> [Questions]:
1. In the lung cancer story, rewrite the stretch from "Bob had come" through "Health – Lourdes Hospital.", changing "hernia surgery" to "gallbladder surgery".
2. List every person the lung cancer story names other than Bob Kersey himself.

> [Excerpt provided]:
------------------------------------
“I am proof that you can beat lung cancer,” Bob Kersey says.
It was only three short years ago that Bob was diagnosed with stage 3 lung cancer.
“It was discovered by accident, even though I firmly believe it was not an accident but a miracle,” Bob shares.
Bob had come in for chest X-rays as part of his pre-operation preparation for a scheduled hernia surgery. The X-rays led his surgeon, Kevin Stigall, MD, to discover a large mass on Bob’s upper lobe of his left lung. After this discovery, Bob’s hernia surgery was put on hold and he was referred to William Skinner, MD, a medical oncologist at Mercy Health – Lourdes Hospital.
“Further tests revealed the stage 3 lung cancer. However, thankfully the cancer had not spread to other parts of my body,” Bob says. “At the time, I had not experienced any other symptoms. So, were it not for Dr. Stigall’s diligence, my cancer may not have been detected in time.”
Due to the size and location of the mass in Bob’s lungs, the cancer was inoperable.
“While I was concerned it could not be removed, my medical team assured me they would do everything they could to fight this with me,” he says.
Bob began a series of 36 radiation treatments followed by six months of chemotherapy. He was extremely nervous about the side effects, having always heard about them with chemotherapy. However, Dr. Skinner and his incredible care team were encouraging and knowledgeable.
“They told me to ‘wait and see,’ that everyone reacts differently to chemotherapy,” Bob shares. “While I did have some trouble keeping my red blood count high enough to tolerate treatment, I did not experience many side effects. I lost my hair, experienced dizziness and only craved vegetable soup and corn flakes – quite a combination, I must say! However, I recognized those side effects were minor, and I was so thankful that those were my biggest issues.”
Throughout the treatments, Bob would have periodic CAT scans, and each one showed the tumor shrinking more and more.
“Finally came one year of immunotherapy before my treatments were complete,” Bob shares. “I was then declared to be in remission! And this past July, I received clear PET scan results.”
When Bob initially found out he had lung cancer, he really thought it was a death sentence. However, throughout the last three years, he came to realize that cancer can be treated and even defeated.
“My personal faith had a lot to do with how I approached the fact that I had cancer. I knew my Lord was in control and I was willing to accept whatever His plan for me was. Additionally, I could not have asked for a better support team than the doctors, nurses and technicians at Lourdes Hospital. They were always willing to do whatever it took to make sure I was getting the best treatment possible.”
While Bob acknowledges he could not possibly thank everyone who played a role in his journey, he would like to call out three by name: Dr. Skinner, Jennifer Strayhorn and Tori.
“Jennifer was and is always there to encourage me,” Bob says. “She told me in layman’s terms what was going on and what test results meant. And Tori was my main nurse during the treatments, administering my medications. She always had a big smile and was somehow able to stick me with needles without it hurting too much.”
Bob shares that his wife, Betty, has been his rock throughout this journey. She was always there when he needed help by doing things he could not physically do.
“She encouraged me when I felt defeated. I am eternally grateful for her continued love and support. The prayers and support of my family, my Sunday school class at First Baptist and so many others that I do not even know have sustained me during a difficult time.”
Overall, Bob hopes that his story is an encouragement and inspiration for others going through their own cancer journey.
“If you ever get the dreaded two words – ‘it’s cancer’ – do not despair, and do not give up,” he shares. “We are fortunate to have medical doctors, nurses and staff to be with us every step of the way.”
------------------------------------
[Transcribed page contents]

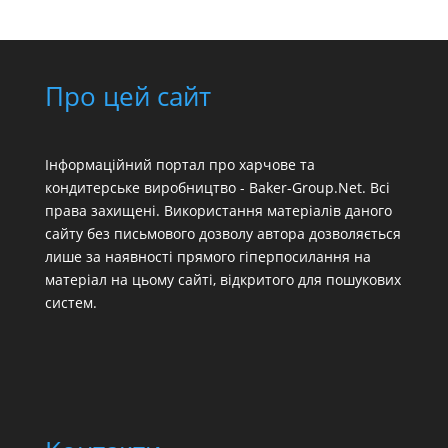
Про цей сайт
Інформаційний портал про харчове та
кондитерське виробництво - Baker-Group.Net. Всі
права захищені. Використання матеріалів даного
сайту без письмового дозволу автора дозволяється
лише за наявності прямого гіперпосилання на
матеріал на цьому сайті, відкритого для пошукових
систем.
------------------------------------
> [Solutions in order]:
1.
Bob had come in for chest X-rays as part of his pre-operation preparation for a scheduled gallbladder surgery. The X-rays led his surgeon, Kevin Stigall, MD, to discover a large mass on Bob’s upper lobe of his left lung. After this discovery, Bob’s gallbladder surgery was put on hold and he was referred to William Skinner, MD, a medical oncologist at Mercy Health – Lourdes Hospital.

2.
Kevin Stigall, MD
William Skinner, MD
Jennifer Strayhorn
Tori
Betty